In production plants, the recipe is set on a daily basis. In our labs, AETC is able to extrude, bake, impregnate, re-bake, and machine electrode shapes of 1” diameter. Even though the electrode is small, it allows us to analyze and predict how easily components may be mixed together. We can discern how fine the materials should be or how they should be processed together, for example, and we can determine the general suitability of certain materials for application as additives in the electrode industry.
Those interested, especially parties who provide all types of synthetic graphite, natural graphite, or boron additives, are encouraged to contact AETC and discuss how we qualify into the electrode industry.
AETC is involved in a variety of metallurgical testwork, made possible by industry connections and our access to high-tech advanced equipment and technologies.

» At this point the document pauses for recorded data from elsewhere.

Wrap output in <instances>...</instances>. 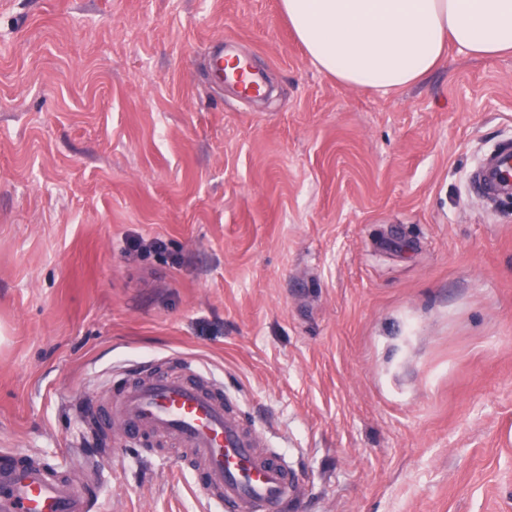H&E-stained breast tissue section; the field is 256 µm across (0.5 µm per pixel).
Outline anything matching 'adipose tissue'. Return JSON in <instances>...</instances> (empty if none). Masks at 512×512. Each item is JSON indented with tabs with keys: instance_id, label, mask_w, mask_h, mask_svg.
I'll list each match as a JSON object with an SVG mask.
<instances>
[{
	"instance_id": "adipose-tissue-1",
	"label": "adipose tissue",
	"mask_w": 512,
	"mask_h": 512,
	"mask_svg": "<svg viewBox=\"0 0 512 512\" xmlns=\"http://www.w3.org/2000/svg\"><path fill=\"white\" fill-rule=\"evenodd\" d=\"M311 61L348 86L418 82L448 45L512 54V0H280Z\"/></svg>"
}]
</instances>
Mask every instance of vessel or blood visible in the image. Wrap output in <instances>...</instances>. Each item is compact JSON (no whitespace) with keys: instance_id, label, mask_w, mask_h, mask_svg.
Instances as JSON below:
<instances>
[{"instance_id":"b4317fda","label":"vessel or blood","mask_w":512,"mask_h":512,"mask_svg":"<svg viewBox=\"0 0 512 512\" xmlns=\"http://www.w3.org/2000/svg\"><path fill=\"white\" fill-rule=\"evenodd\" d=\"M209 71L242 99L265 90L249 60L225 59L223 48L212 53ZM473 184L483 196L511 193L512 147L487 158ZM112 405L114 419L129 434L169 441L190 453L200 465L195 487L216 512H288L295 483L286 457L259 451V436L243 425L207 376L154 373L125 384ZM88 468V476L73 478L1 451L0 512H94L103 485L92 476L97 462Z\"/></svg>"}]
</instances>
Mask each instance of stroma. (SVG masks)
<instances>
[{
    "mask_svg": "<svg viewBox=\"0 0 512 512\" xmlns=\"http://www.w3.org/2000/svg\"><path fill=\"white\" fill-rule=\"evenodd\" d=\"M504 143L512 55L384 93L279 0H0V449L101 459L96 512H211L79 407L188 357L287 455L288 512H512V198L471 186ZM209 71L219 82L233 86L242 99L249 100L264 93V80L254 71L249 60L236 57L224 62V47L219 46L212 53Z\"/></svg>",
    "mask_w": 512,
    "mask_h": 512,
    "instance_id": "stroma-1",
    "label": "stroma"
}]
</instances>
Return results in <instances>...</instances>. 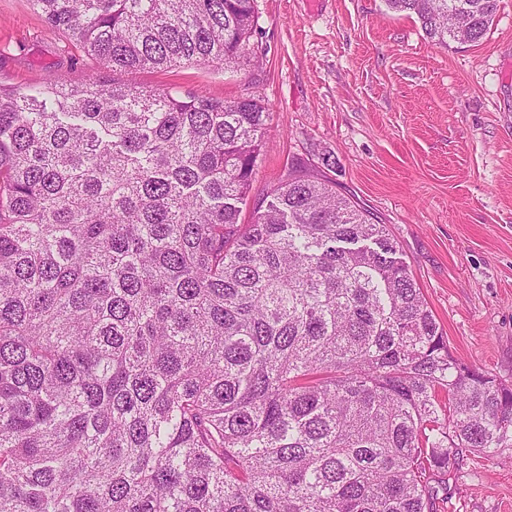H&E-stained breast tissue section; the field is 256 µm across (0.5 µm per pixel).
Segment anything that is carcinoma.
<instances>
[{
	"instance_id": "carcinoma-1",
	"label": "carcinoma",
	"mask_w": 512,
	"mask_h": 512,
	"mask_svg": "<svg viewBox=\"0 0 512 512\" xmlns=\"http://www.w3.org/2000/svg\"><path fill=\"white\" fill-rule=\"evenodd\" d=\"M477 43L500 0H385ZM112 72L248 59L253 0H30ZM269 109L92 70L0 86V512H438L512 447L385 225L290 172Z\"/></svg>"
}]
</instances>
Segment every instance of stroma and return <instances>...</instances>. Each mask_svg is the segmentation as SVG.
<instances>
[{"instance_id": "obj_1", "label": "stroma", "mask_w": 512, "mask_h": 512, "mask_svg": "<svg viewBox=\"0 0 512 512\" xmlns=\"http://www.w3.org/2000/svg\"><path fill=\"white\" fill-rule=\"evenodd\" d=\"M258 66L147 69L137 82L270 108L250 198L323 169L385 225L454 355L512 383V0L441 47L384 0H254ZM85 54L29 0H0V85H80ZM512 448L465 457L439 512H507Z\"/></svg>"}]
</instances>
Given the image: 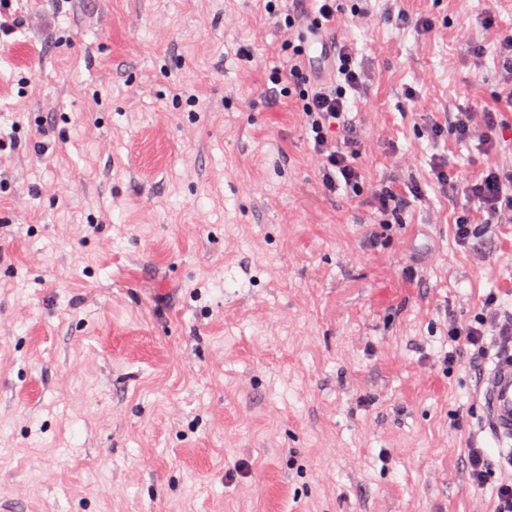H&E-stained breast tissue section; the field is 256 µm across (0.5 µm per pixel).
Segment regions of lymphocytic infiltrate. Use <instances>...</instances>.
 I'll list each match as a JSON object with an SVG mask.
<instances>
[{
  "instance_id": "obj_1",
  "label": "lymphocytic infiltrate",
  "mask_w": 512,
  "mask_h": 512,
  "mask_svg": "<svg viewBox=\"0 0 512 512\" xmlns=\"http://www.w3.org/2000/svg\"><path fill=\"white\" fill-rule=\"evenodd\" d=\"M294 0H265L264 10L287 31L290 57L283 67L272 68L269 81L293 96L303 118L312 151L319 158V184L327 195L338 191L352 194L363 189L362 151L347 112L348 93L358 91L363 76L354 64L352 46L335 38L328 47L332 57L333 83L315 80L305 64L304 28L294 14ZM500 112L450 113L446 125H435L436 135L448 134L474 139L480 150L500 158L482 176L463 184L465 194L477 204L475 214L460 216L454 226L459 246H467L478 229L496 224H512V136H504ZM446 333L451 344L439 358L451 367L467 360L482 367L490 349L512 354V311L503 310L496 296H488L483 309L473 318L449 316Z\"/></svg>"
}]
</instances>
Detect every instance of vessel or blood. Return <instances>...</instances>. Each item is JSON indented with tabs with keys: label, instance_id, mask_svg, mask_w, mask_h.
Listing matches in <instances>:
<instances>
[{
	"label": "vessel or blood",
	"instance_id": "1",
	"mask_svg": "<svg viewBox=\"0 0 512 512\" xmlns=\"http://www.w3.org/2000/svg\"><path fill=\"white\" fill-rule=\"evenodd\" d=\"M482 425L492 437L512 444V361L494 364L479 390Z\"/></svg>",
	"mask_w": 512,
	"mask_h": 512
}]
</instances>
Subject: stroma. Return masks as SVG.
<instances>
[{
    "label": "stroma",
    "mask_w": 512,
    "mask_h": 512,
    "mask_svg": "<svg viewBox=\"0 0 512 512\" xmlns=\"http://www.w3.org/2000/svg\"><path fill=\"white\" fill-rule=\"evenodd\" d=\"M356 6L353 199L269 98L288 53L262 0L0 8V512H490L505 470H463L468 439L500 451L480 378L434 358L447 314L512 310V227L479 264L456 244L474 203L432 168L497 157L431 128L499 106L512 0ZM414 182L369 247L372 188Z\"/></svg>",
    "instance_id": "35a3bbf8"
}]
</instances>
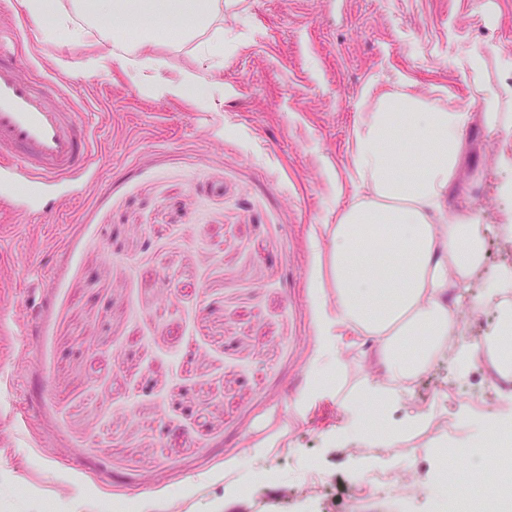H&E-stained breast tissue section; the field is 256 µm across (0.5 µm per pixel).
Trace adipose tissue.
<instances>
[{"label":"adipose tissue","instance_id":"obj_1","mask_svg":"<svg viewBox=\"0 0 512 512\" xmlns=\"http://www.w3.org/2000/svg\"><path fill=\"white\" fill-rule=\"evenodd\" d=\"M33 21L55 15L48 39L60 47L83 45L97 66L121 61L133 80L159 95L189 99L204 81L196 68L161 77L165 66L154 48L177 34L193 43L198 65L224 67V0H18ZM82 15L85 25L73 22ZM108 36L95 37L99 18ZM130 44L137 59H123L115 48ZM465 69L485 104L473 114L463 108L429 103L410 92L382 93L374 111L362 113L353 141V178L363 190L326 225L330 247L318 253L320 285L326 290L324 335L347 330L371 339L374 378L356 383L343 396L342 436L371 440L365 401L377 410L398 407L435 360L449 356L467 364L478 350L492 355L500 375H512V270H502L485 294L499 311L495 332L481 348L449 349L458 320L449 298H463L486 261L483 227L470 209L446 219L448 191L458 178L464 154L463 131L480 121L490 131L512 127V114L498 109L501 89L486 77L482 54H471ZM420 342L412 356L402 350L410 337Z\"/></svg>","mask_w":512,"mask_h":512}]
</instances>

We conduct experiments on creating grey iron and ductile iron out of steel scrap by melting scrap steel together with carbon. For that purpose, we offer our customers access to our induction furnace, which can support batches of up to 200kg, and which heats and melts metal to create alloys with specific characteristics. Properties of the resultant alloy are determined using the most advanced ASTM-referenced mechanical tests in a certified testing laboratory.
AETC leverages its industry connections to qualify new and improved carbon materials for applications in steel mills as re-carburizers. Even when making highly-sophisticated battery-grade carbon materials, there is always going to be some material which is out of specification. Re-carburizers are an excellent market for taking such material and finding value-added uses for it. However, there are some alloys that present problems (which are especially relevant to manufacturers of automobile engine components in particular). These alloys have to do with ductile iron, which is very difficult to make. This application cannot use out-of-spec material from other industries: it has to be customized, premium-performance premium-grade carbon material of very high purity, extremely low in nitrogen and sulfur. We can produce a material that possesses the proper particle sizes, density, and meltability by molten metal. It requires tedious optimization work, but the rewards are high.
Another subset of metallurgical applications is one known as melt cover. Melt cover is based on de-sulfurized forms of synthetic graphite, or, alternatively, for certain types of steel-making, it is based on expandable graphite. Expandable graphite is a special form of processed natural flake which has excellent thermal conductivity and makes for a great high-temperature suppressant, so it can be used effectively in melt-cover applications for either maintaining a constant temperature or cooling off the temperature of the furnace melting pot.
AETC offers several lucrative in-house technologies for preparing synthetic or natural graphite for use in melt-cover and re-carburizer applications, doing detailed and precise metallurgical work and guaranteeing manufacturers success as they gain access into market niches which command premium profit margins, while at the same time providing very large sales volumes.